Módulo 9: Projeto Terapêutico Singular Na Clínica Da Atenção Psicossocial
Unidade 2: Recursos terapêuticos, estratégias de intervenção e intersetorialidade

Projeto Terapêutico Singular (PTS)
Acolhimento: escuta, vínculo e responsabilização pelo cuidado
Matriciamento na Atenção Psicossocial
Atenção Domiciliar e Familiar
Psicofármacos
O cuidado em situação de crise, urgência e emergência
Grupos terapêuticos
Oficinas terapêuticas
Oficinas de geração de trabalho e renda e cooperativas sociais

Atenção familiar

As transformações sociais, econômicas, políticas e culturais influenciam os padrões e estilos de funcionamento da família, principalmente em uma sociedade de consumo em que trabalho e renda (formal, informal ou programa governamental) são objetos centrais de sobrevivência.

Assim, a concepção de família foi sofrendo modificações ao longo das épocas. Segundo o Ministério do Desenvolvimento Social (MDS), o termo “família” refere-se a um “núcleo afetivo, vinculado por laços consanguíneos, de aliança ou afinidade, que circunscrevem obrigações recíprocas e mútuas, organizadas em torno de relações de geração e de gênero” e que tem como deveres a educação de crianças e adolescentes, bem como a proteção de idosos e portadores de deficiência (BRASIL, 2005b, p. 17).

Vejamos alguns conceitos importantes na animação a seguir:

Na abordagem sistêmica de família, o sistema familiar é composto por membros que interagem e detêm funções relativamente claras e definidas. Nessa abordagem, as famílias são designadas como funcionais, pois cada um dos seus integrantes sabe suas funções, os seus limites e o seu espaço dentro da família, reconhecendo “quem é o marido, quem é a mulher, quem cuida de quem, quem faz parte de quais atividades” (ROSSET, 2007, p. 67). Nessas famílias, a comunicação é clara, as pessoas conhecem o que pensam e o que sentem, consideram a diferença como uma oportunidade de aprender e não como ameaça ou conflito, aceitam a responsabilidade pelo que sentem e pensam, sem negá-las ou atribuir a outros, e disporão de técnicas para negociar abertamente (SATIR, 1980).
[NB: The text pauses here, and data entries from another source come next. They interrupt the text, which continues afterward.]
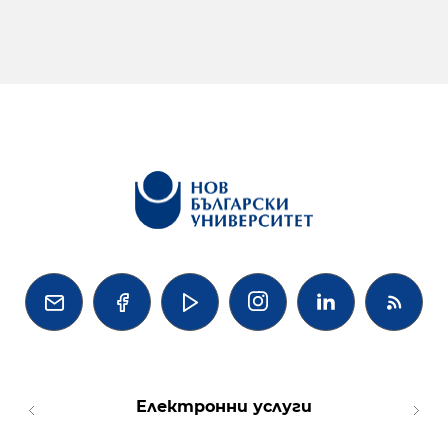




Електронни услуги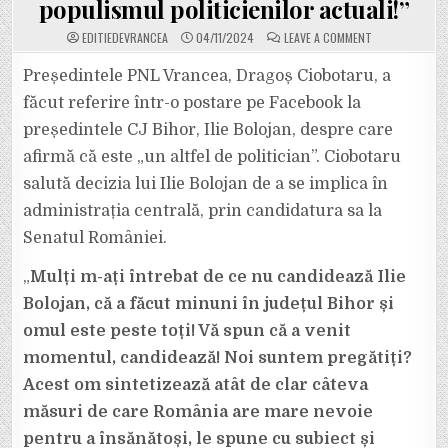
populismul politicienilor actuali!”
ON
EDITIEDEVRANCEA
04/11/2024
LEAVE A COMMENT
LIDERUL
PNL
VRANCEA,
Președintele PNL Vrancea, Dragoș Ciobotaru, a
DRAGOȘ
CIOBOTARU,
făcut referire într-o postare pe Facebook la
VORBEȘTE
DESPRE
președintele CJ Bihor, Ilie Bolojan, despre care
ILIE
BOLOJAN:
afirmă că este „un altfel de politician”. Ciobotaru
„PROFESIONALI
ȘI
VIZIUNEA
salută decizia lui Ilie Bolojan de a se implica în
LUI
DEPĂȘESC
administrația centrală, prin candidatura sa la
AMATORISMUL
SI
Senatul României.
POPULISMUL
POLITICIENILOR
ACTUALI!”
„
Mulți m-ați întrebat de ce nu candidează Ilie
Bolojan, că a făcut minuni în județul Bihor și
omul este peste toți! Vă spun că a venit
momentul, candidează! Noi suntem pregătiți?
Acest om sintetizează atât de clar câteva
măsuri de care România are mare nevoie
pentru a însănătoși, le spune cu subiect și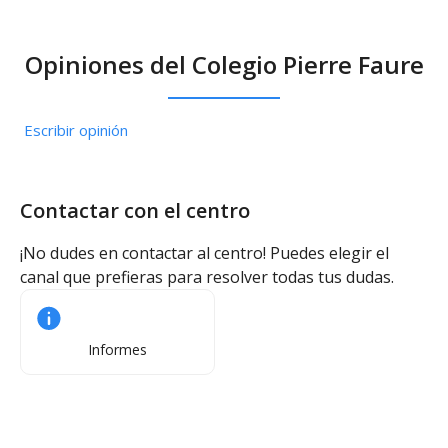
Comedor / Cafetería
Opiniones del Colegio Pierre Faure
Comedor / Cafetería -
Catering externo
Escribir opinión
Contactar con el centro
¡No dudes en contactar al centro! Puedes elegir el
canal que prefieras para resolver todas tus dudas.
Informes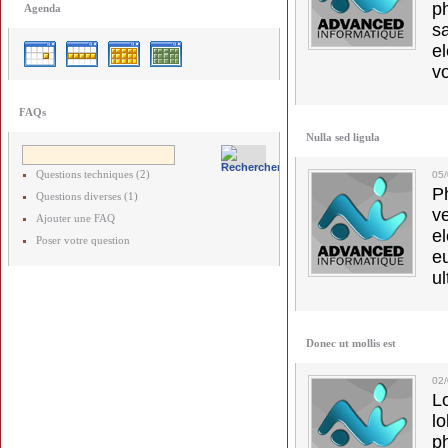
p
Agenda
s
e
vo
FAQs
Nulla sed ligula
Questions techniques (2)
05
Ph
Questions diverses (1)
v
Ajouter une FAQ
el
Poser votre question
e
ul
Donec ut mollis est
02
L
l
p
Quando esses aspectos estão comprometidos, haveria maior risco de ocorrer alguma disfunção, gerando problemas familiares que podem aparecer como sintoma em algum membro da família, como anorexia, bulimia, ansiedade, transtornos mentais, depressão, raiva, comportamentos inadequados para a idade, como, por exemplo, a criança fazer as necessidades fisiológicas na roupa, déficit de atenção, hiperatividade, entre outros conflitos.

Assim, a família com todos os seus membros deve receber a mesma atenção e cuidado que também são ofertados à pessoa que apresenta sintomas de sofrimento ou transtorno mental. Os familiares, ao compartilhar da história de vida do usuário, também sofrem com os encargos que o transtorno mental acarreta. Logo, a família que vivencia o sofrimento psíquico é aquela que interage com uma condição desafiadora e complexa.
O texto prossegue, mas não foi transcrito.